MISCELLANEOUS SAVINGS

Finally, there are the hosts of miscellaneous items of operating expenses in which we must be led to expect saving by all other experience in consolidating similar agencies performing similar services. Some of these expenses might even be eliminated entirely under Government ownership and control. Such are the cost of superintendence and auditing, insurance, the cost of securing traffic commissions, advertising and law expenses, to say nothing of the profits paid stockholders in normal years.

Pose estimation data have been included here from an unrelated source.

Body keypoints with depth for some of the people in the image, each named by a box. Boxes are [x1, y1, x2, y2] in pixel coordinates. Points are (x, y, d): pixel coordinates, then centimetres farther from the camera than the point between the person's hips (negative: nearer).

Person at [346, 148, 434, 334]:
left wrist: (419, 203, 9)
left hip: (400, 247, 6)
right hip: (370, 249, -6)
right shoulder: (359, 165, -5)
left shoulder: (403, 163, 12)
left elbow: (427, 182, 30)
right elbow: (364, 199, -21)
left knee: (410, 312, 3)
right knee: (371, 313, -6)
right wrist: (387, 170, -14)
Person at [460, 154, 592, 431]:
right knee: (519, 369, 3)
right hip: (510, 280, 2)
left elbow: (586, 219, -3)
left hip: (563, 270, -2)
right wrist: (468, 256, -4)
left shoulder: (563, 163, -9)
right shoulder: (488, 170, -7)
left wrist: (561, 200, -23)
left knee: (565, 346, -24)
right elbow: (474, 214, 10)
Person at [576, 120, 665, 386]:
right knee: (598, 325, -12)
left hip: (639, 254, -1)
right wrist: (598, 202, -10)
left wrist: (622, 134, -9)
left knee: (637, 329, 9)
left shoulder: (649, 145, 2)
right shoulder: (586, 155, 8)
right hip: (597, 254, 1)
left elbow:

The amount of these savings can only be roughly surmised; but in 1912, Mr. David J. Lewis estimated that they would amount to at least 40% of the total operating expenses. In this connection, it may be remarked in passing that Mr. Lewis's qualifications for throwing light upon the express service problem include not only theoretical knowledge gained by years of study of the problem, both here and abroad; but also practical knowledge of ways and means, as attested by general belief that the establishment of a parcel-post in the United States was due to his analyses more than to the efforts of any other one man; and also by the fact that when the Government in 1918 assumed responsibility for the management of the telephone and telegraph systems of the land, Mr. Lewis was made, and at the time of writing is, the general manager in charge of those systems while under Government control. Certainly, in view of the economies enumerated above as inherent in Government ownership and control of the express companies, on the face of it Mr. Lewis's statement seems extremely reasonable.